The killer in Sledgehammer does indeed have a sledgehammer, but he uses a knife for most of his kills. And yet, that's the LEAST weird thing about this shot on video gem from the '80s, which abuses the concept of slow-motion so much that even Zack Snyder would be offended. No matter how mundane the action is, the editor apparently was under strict orders to slow down the footage every five minutes or so, and thus we get slow motion shots of sex/violence AND people wandering through a field or plugging in an appliance in equal measure. It also features the longest establishing shot in movie history, so there's something.
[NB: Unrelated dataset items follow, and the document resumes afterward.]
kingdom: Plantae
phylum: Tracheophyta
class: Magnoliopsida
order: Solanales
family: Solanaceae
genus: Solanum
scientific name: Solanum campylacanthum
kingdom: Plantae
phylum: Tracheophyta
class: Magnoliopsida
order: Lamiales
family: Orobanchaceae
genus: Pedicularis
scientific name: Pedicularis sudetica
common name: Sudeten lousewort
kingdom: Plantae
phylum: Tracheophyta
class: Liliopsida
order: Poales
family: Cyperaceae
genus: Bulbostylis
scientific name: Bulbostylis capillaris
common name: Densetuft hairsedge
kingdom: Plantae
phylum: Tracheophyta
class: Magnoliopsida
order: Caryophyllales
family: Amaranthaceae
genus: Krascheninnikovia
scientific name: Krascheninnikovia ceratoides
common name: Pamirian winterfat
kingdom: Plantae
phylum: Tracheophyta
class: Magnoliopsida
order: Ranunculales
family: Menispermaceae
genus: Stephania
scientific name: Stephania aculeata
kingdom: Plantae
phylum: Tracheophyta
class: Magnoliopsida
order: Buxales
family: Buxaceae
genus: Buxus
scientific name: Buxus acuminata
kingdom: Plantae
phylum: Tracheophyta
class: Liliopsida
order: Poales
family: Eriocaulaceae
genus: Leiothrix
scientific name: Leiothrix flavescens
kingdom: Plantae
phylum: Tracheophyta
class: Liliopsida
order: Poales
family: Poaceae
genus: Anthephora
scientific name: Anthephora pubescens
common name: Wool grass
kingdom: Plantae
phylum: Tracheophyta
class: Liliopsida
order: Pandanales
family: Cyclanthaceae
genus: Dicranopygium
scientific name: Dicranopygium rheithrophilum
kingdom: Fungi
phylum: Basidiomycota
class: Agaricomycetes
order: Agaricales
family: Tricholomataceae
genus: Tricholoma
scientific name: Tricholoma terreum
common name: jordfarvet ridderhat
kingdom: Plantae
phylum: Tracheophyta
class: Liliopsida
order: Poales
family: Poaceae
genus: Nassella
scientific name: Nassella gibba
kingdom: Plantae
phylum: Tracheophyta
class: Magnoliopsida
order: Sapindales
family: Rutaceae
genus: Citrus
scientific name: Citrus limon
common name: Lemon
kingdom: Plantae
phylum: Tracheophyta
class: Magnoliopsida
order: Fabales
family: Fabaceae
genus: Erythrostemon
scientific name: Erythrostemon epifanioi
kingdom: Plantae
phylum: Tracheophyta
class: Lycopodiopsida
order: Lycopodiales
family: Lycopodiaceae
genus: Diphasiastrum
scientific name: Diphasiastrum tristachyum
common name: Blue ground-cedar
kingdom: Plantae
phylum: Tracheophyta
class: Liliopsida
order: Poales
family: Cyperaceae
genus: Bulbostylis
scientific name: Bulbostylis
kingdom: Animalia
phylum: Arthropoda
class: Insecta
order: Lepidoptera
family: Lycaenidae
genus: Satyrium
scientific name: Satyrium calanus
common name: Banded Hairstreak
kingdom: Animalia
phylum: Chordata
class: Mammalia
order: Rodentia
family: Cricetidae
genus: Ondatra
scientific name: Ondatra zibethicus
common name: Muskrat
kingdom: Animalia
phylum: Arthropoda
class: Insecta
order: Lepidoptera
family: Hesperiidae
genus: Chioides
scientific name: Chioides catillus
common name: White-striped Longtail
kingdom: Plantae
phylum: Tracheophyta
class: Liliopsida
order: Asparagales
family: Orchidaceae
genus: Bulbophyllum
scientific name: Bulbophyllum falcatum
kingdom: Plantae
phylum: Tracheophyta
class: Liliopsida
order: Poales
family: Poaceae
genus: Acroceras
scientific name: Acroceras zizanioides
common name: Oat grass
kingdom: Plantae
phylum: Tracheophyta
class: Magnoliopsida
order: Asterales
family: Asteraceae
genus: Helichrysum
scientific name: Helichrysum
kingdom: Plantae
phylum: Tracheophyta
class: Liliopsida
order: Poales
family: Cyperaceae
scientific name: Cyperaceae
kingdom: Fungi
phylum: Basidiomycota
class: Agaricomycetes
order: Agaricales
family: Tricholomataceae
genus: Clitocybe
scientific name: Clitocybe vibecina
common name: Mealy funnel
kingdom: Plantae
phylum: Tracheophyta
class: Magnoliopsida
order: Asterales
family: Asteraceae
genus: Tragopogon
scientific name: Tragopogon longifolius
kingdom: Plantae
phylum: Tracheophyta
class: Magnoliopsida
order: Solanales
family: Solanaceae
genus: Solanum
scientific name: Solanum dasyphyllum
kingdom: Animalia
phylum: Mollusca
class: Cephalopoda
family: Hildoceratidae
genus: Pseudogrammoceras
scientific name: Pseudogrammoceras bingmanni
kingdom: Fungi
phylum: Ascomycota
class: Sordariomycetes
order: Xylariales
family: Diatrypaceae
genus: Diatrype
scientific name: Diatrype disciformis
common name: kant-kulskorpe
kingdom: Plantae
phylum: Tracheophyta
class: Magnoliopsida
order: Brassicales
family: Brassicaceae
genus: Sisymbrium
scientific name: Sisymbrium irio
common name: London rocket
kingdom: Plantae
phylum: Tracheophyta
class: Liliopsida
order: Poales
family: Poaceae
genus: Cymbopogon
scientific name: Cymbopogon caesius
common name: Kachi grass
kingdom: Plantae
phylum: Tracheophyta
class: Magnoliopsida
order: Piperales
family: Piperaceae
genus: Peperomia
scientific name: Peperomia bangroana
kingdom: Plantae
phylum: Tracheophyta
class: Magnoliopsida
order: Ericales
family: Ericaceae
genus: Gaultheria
For "so bad it's good" fans who enjoy having their brain broken every few minutes, Sledgehammer is a damn near perfect option.

Slumber Party Massacre II

Like Don't Go In The Woods, this is often dubbed a slasher musical, though that's not entirely accurate. The killer is just some rockabilly psycho who bursts into song every now and then, and his intended victims are in a girl band, but it doesn't really fit the mold of a "musical" any more than Coyote Ugly does. It also has a character flashing back to events in the first film that she wasn't there to see, and a meal of corn dogs and champagne. All this, and the movie's only 75 minutes long!

To Sir With Love

Korea also took a break from ghosts to offer this solid revenge-driven slasher that is also known as Bloody Reunion. The killer alone sets it apart from many others - his mask is that of a deranged bunny rabbit, but what it offers is a series of flashbacks (think Lost) that fill in the backstory of these characters. Since the main problem with many entries in the sub-genre is that the protagonists are paper-thin and given a single trait each (the jock, the nerd, etc), it's refreshing to see one that found a way around that problem without slowing the movie down too much. It also cribs a twist from a polarizing horror film (to say which one would be a spoiler) but does a much better job of implementing it, so well done!

I want to hear from you guys - what are some of the more out there slasher films you've seen? And do you think that any of these are too far removed from tradition to still be grouped with Ghostface and the rest?